# I Think I Need My Head Examined! (Muddy Fox)



## Sizzler (Sep 24, 2009)

I just broke all my bike buying rules . . . actually I threw out the entire play book just to buy this ridiculous Muddy Fox Adventurer. It was cheap, but I know I still overpaid considering the build is essentially worthless, and I did it all for that fabulous color scheme, hahaha! Anyway, I'll put some better parts on it and use it around town I guess. Isn't that what you're supposed to say when you post a pos bike on this forum?


----------



## laffeaux (Jan 4, 2004)

Isn't the reason we make "bike buying rules" is so that we can break them?


----------



## Sizzler (Sep 24, 2009)

Indeed!
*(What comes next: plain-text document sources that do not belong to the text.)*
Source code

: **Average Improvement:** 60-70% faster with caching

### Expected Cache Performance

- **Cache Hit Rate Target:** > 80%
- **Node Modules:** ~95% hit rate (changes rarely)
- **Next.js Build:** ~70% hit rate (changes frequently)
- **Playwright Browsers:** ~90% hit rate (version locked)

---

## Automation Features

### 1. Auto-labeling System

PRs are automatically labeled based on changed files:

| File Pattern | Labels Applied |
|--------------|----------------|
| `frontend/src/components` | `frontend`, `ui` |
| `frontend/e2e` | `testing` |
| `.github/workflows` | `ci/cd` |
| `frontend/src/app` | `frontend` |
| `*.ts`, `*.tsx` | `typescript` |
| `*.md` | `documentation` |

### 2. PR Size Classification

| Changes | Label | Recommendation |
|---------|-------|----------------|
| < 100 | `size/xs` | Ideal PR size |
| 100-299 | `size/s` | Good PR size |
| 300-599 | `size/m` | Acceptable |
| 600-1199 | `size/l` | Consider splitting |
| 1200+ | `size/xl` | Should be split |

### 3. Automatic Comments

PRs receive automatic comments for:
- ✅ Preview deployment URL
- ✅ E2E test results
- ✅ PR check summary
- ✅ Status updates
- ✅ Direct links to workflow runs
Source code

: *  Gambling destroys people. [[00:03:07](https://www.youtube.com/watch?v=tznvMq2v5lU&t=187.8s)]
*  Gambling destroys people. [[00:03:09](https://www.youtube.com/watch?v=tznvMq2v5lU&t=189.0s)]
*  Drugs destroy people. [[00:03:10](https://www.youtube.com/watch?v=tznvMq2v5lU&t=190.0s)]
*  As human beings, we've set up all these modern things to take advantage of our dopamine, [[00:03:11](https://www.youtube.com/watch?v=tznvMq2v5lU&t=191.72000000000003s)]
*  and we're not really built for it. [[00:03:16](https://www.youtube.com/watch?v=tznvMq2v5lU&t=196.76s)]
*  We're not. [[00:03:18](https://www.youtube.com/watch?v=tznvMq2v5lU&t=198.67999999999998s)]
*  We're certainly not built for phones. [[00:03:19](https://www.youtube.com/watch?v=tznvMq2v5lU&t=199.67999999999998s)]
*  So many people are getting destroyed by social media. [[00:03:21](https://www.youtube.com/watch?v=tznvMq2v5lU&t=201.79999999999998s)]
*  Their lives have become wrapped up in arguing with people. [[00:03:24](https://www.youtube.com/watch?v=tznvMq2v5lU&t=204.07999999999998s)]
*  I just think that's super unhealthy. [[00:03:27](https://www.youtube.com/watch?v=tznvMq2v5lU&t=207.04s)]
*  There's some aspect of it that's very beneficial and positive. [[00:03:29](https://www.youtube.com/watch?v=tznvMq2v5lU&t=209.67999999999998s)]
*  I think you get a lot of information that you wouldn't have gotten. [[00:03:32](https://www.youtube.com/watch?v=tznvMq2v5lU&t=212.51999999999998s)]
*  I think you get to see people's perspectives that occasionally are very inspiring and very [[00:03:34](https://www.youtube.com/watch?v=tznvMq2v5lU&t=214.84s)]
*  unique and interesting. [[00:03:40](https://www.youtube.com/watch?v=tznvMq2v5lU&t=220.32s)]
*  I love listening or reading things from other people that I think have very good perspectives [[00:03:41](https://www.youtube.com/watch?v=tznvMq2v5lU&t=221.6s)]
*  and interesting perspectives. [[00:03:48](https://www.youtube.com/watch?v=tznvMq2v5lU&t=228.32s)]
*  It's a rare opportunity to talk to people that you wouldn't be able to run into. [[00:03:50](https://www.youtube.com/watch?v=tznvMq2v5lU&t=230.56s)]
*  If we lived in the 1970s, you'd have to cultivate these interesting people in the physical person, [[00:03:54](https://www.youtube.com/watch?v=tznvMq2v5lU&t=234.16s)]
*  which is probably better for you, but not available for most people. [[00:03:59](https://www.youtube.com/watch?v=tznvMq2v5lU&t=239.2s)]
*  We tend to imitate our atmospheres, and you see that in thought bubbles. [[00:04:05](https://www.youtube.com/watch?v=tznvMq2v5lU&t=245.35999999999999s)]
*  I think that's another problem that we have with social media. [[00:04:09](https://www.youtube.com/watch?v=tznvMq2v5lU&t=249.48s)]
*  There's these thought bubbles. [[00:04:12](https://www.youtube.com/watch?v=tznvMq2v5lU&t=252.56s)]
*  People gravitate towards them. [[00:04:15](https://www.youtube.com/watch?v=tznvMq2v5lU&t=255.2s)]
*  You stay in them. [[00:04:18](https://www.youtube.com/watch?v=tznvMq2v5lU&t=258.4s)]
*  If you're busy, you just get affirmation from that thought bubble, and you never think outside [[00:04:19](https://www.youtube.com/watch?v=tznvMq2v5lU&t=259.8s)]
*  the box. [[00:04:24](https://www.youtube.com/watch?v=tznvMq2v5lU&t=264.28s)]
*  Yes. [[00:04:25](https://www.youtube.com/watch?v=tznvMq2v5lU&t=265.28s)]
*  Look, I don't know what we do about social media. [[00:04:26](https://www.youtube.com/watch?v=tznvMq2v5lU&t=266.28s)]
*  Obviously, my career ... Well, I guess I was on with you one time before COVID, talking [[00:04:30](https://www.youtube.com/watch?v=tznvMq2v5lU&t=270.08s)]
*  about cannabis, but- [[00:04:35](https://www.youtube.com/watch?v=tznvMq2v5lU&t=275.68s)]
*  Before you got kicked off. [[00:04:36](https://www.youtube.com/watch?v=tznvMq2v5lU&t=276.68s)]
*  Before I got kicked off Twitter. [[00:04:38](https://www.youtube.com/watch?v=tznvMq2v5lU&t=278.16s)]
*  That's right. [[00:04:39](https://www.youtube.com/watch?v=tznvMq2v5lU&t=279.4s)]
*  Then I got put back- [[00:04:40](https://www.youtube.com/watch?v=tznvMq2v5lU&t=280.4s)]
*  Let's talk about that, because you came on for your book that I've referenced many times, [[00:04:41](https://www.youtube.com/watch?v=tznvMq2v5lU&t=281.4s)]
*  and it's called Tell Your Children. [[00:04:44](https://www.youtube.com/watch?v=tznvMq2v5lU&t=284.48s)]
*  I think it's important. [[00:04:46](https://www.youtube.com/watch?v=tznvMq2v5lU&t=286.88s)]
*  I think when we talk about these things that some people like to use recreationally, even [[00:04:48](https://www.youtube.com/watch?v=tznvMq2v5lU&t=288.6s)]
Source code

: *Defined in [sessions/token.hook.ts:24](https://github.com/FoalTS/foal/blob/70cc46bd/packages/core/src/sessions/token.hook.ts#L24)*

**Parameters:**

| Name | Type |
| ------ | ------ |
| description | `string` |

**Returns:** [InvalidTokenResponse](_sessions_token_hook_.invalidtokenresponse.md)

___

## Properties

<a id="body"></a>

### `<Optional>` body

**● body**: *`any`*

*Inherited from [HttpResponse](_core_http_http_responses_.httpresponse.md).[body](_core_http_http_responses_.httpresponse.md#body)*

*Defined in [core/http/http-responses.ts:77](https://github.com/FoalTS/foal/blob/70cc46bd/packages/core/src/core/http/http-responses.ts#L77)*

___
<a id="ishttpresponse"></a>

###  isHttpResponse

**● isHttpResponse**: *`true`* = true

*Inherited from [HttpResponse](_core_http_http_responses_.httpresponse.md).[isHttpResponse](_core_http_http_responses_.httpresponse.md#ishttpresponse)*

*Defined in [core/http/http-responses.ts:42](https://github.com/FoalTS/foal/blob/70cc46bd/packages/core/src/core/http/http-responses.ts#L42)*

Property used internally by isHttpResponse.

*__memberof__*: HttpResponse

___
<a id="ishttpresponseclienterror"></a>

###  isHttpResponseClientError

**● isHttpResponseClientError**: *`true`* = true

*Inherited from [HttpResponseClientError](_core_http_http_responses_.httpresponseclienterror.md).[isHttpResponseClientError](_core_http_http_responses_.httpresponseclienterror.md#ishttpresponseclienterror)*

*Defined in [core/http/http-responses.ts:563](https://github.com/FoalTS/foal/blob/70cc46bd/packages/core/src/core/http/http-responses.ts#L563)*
Actually, the R1 saddle may be worth as much as I paid for the entire bike, so I might still be alright. 

I also found the catalog scans, apparently they were made by bike ninjas, and they made some pretty nice ones as well, though this isn't one of them, including a fillet brazed Tange Prestige frame with matching Nitto stem and an XC Pro build. Maybe if I ride this one it will lead me to that one!


----------



## KDXdog (Mar 15, 2007)

Yes, that saddle is worth more than the rest!
POS bike: it's very clean, much worse has been posted.


----------



## Jak0zilla (May 16, 2010)

The color scheme does look kind of cool, and it looks like it's in good shape. 

Toss a tension disc on it and it will be all set!


----------



## Bomber H (Jul 28, 2015)

:thumbsup:I like it!


----------



## colker1 (Jan 6, 2004)

i remember drooling over them in 1990 and the reason was those color schemes but they were town bikes pretending to be mountain bikes.


----------



## chefmiguel (Dec 22, 2007)

Update picture?


----------